I disagree with every one of them.
- Great idea. Saying it is about the idea sounds like the words of a cynical business angel who has to hear 300 bad pitches per year. Not a single idea out there is great from the start. Think of Google. Two guys wanting to make a search engine bigger than Altavista by using a slightly different algorithm to rank the pages. Think of the milliondollarhomepage.com. Guy wanting to sell pixels on a random website. Idea is great after it has become reality. Before that it’s absolutely worthless.

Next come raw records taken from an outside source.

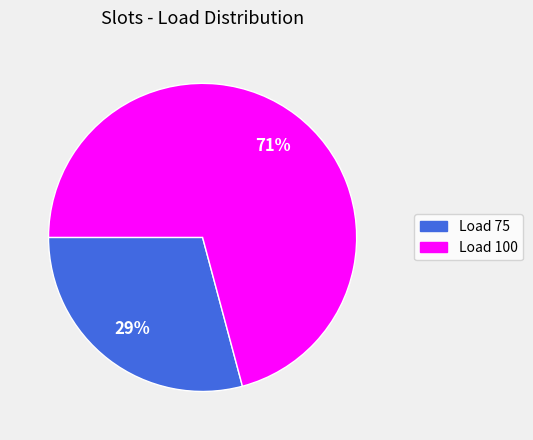

Count the number of slices in the pie.

2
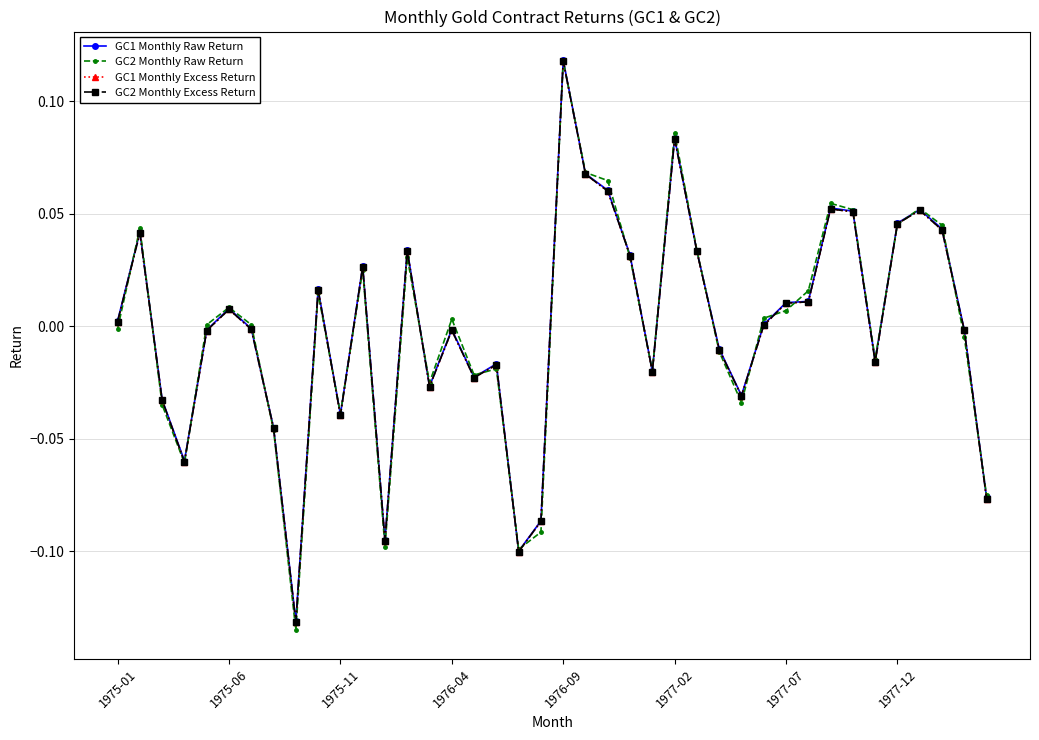

Reading left to right, transcribe all the data shown in this chart.

GC1 Monthly Raw Return: 0.0	0.0	-0.0	-0.1	-0.0	0.0	-0.0	-0.0	-0.1	0.0	-0.0	0.0	-0.1	0.0	-0.0	-0.0	-0.0	-0.0	-0.1	-0.1	0.1	0.1	0.1	0.0	-0.0	0.1	0.0	-0.0	-0.0	0.0	0.0	0.0	0.1	0.1	-0.0	0.0	0.1	0.0	-0.0	-0.1
GC2 Monthly Raw Return: -0.0	0.0	-0.0	-0.1	0.0	0.0	0.0	-0.0	-0.1	0.0	-0.0	0.0	-0.1	0.0	-0.0	0.0	-0.0	-0.0	-0.1	-0.1	0.1	0.1	0.1	0.0	-0.0	0.1	0.0	-0.0	-0.0	0.0	0.0	0.0	0.1	0.1	-0.0	0.0	0.1	0.0	-0.0	-0.1
GC1 Monthly Excess Return: 0.0	0.0	-0.0	-0.1	-0.0	0.0	-0.0	-0.0	-0.1	0.0	-0.0	0.0	-0.1	0.0	-0.0	-0.0	-0.0	-0.0	-0.1	-0.1	0.1	0.1	0.1	0.0	-0.0	0.1	0.0	-0.0	-0.0	0.0	0.0	0.0	0.1	0.1	-0.0	0.0	0.1	0.0	-0.0	-0.1
GC2 Monthly Excess Return: 0.0	0.0	-0.0	-0.1	-0.0	0.0	-0.0	-0.0	-0.1	0.0	-0.0	0.0	-0.1	0.0	-0.0	-0.0	-0.0	-0.0	-0.1	-0.1	0.1	0.1	0.1	0.0	-0.0	0.1	0.0	-0.0	-0.0	0.0	0.0	0.0	0.1	0.1	-0.0	0.0	0.1	0.0	-0.0	-0.1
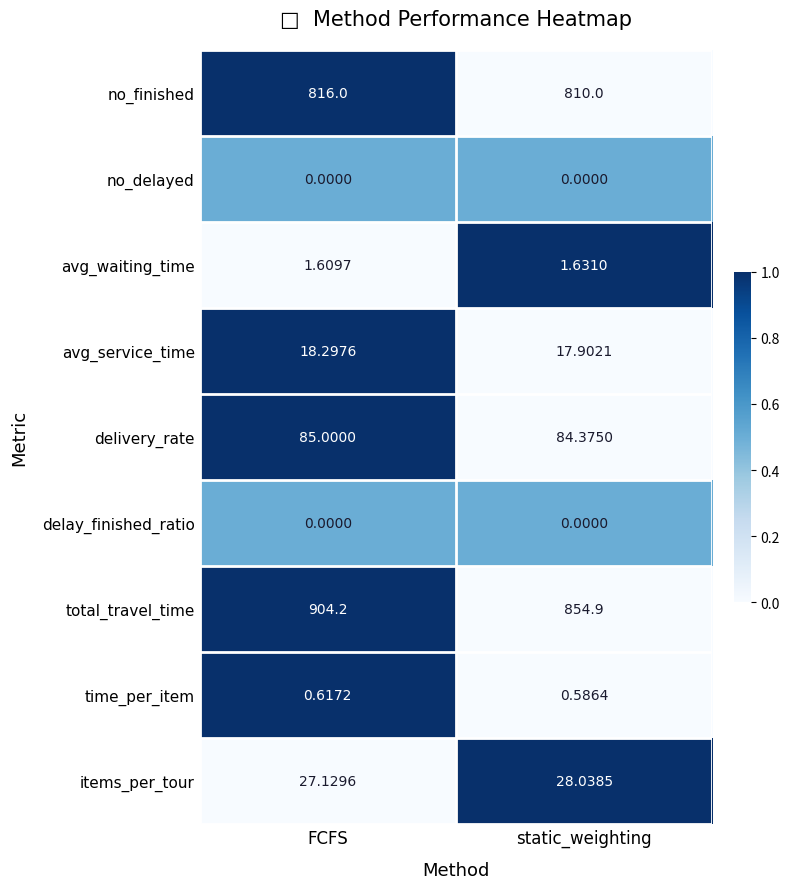

Which category has the highest value across all series?

FCFS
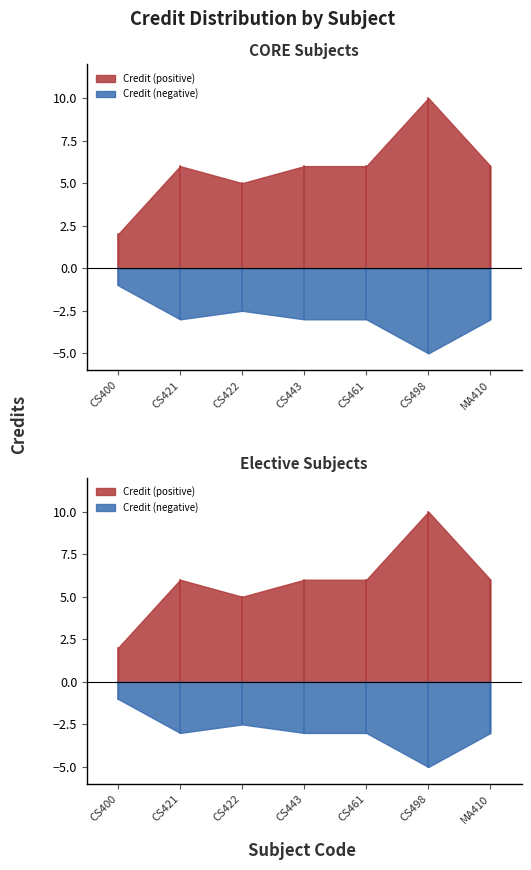

How many interior local peaks (higher than both neighbors) does the data have?

2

- Competence. With competence Siilasmaa refers to competent people. It is obviously utter rubbish that the pure competence of the team would have anything to do with a start-up’s success. Academic degrees and experience have their place but the true success stories are built by semi-competent people. Or better yet the real experts join a new venture team when it’s exciting and compelling enough. Making a company sound exciting requires drive, ambition and passion. These have nothing to do with competence. This is something anyone can have from day one.
- Capital. Saying a company needs capital to be successful is like saying a baby needs diapers to pee. It can protect the outside but will never fix the problems inside, only complicates them. On the other hand, money is the most abundant resource out there. Ask for money and everyone thinks you’re ripping them off. Offer them a good service and eventually someone will give you a generous tip.

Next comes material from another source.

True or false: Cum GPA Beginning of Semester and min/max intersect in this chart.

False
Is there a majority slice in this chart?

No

- Functional infrastructure/environment. This last point was about the need of an environment where you find the necessary consultants and apparently also about the socioeconomic situation on the market. Whichever it was or even if he meant both of them, I don’t agree. The causality is missing in this argument. Is the environment causing the success or is the environment actually a consequence of the success itself?
What’s the bottom line?
Don’t buy every half-baked comment the gurus tell you. Form your own opinion.
I spent the afternoon today attending the kick-off session for the Aalto ES Boot Camp. Big thanks go to Petteri Koponen and Taneli Tikka for the inspiring keynote speeches.
But what were you doing there?
I was asked this question a couple of times. Someone might consider it a bit awkward to attend an event that not only were you uninvited but your were especially rejected from the list of participants. Well, it wasn’t quite that bad but I still was the only rogue attendee.
This first event of the boot camp was about the essence of entrepreneurship. One recurring theme in all the keynotes was the persistence of the entrepreneurs – you have to persist through failure. You have to pitch your idea a 1000 times to get good at it.
The program itself presented the justification for my stay.
In the end of the day, it all came down to a one-minute pitch by each team. I wasn’t especially invited to pitch but I asked for a permission to do so. Hard to say to no to that.
The end result was that three people came personally to thank me for an excellent pitch and considered it to be the most memorable of all the 14 pitches. They could even be right. The whole situation was on my side:
- My presence there showed true entrepreneurial spirit.
- I was instantly different from everyone else.
- Being different means being more memorable.
- Since I was rejected, my idea wasn’t expected to be any good.
- I had absolutely no pressure to pitch well.
So, whatever you do, find a way to stand out in a positive way. Sometimes it’s good to be bad.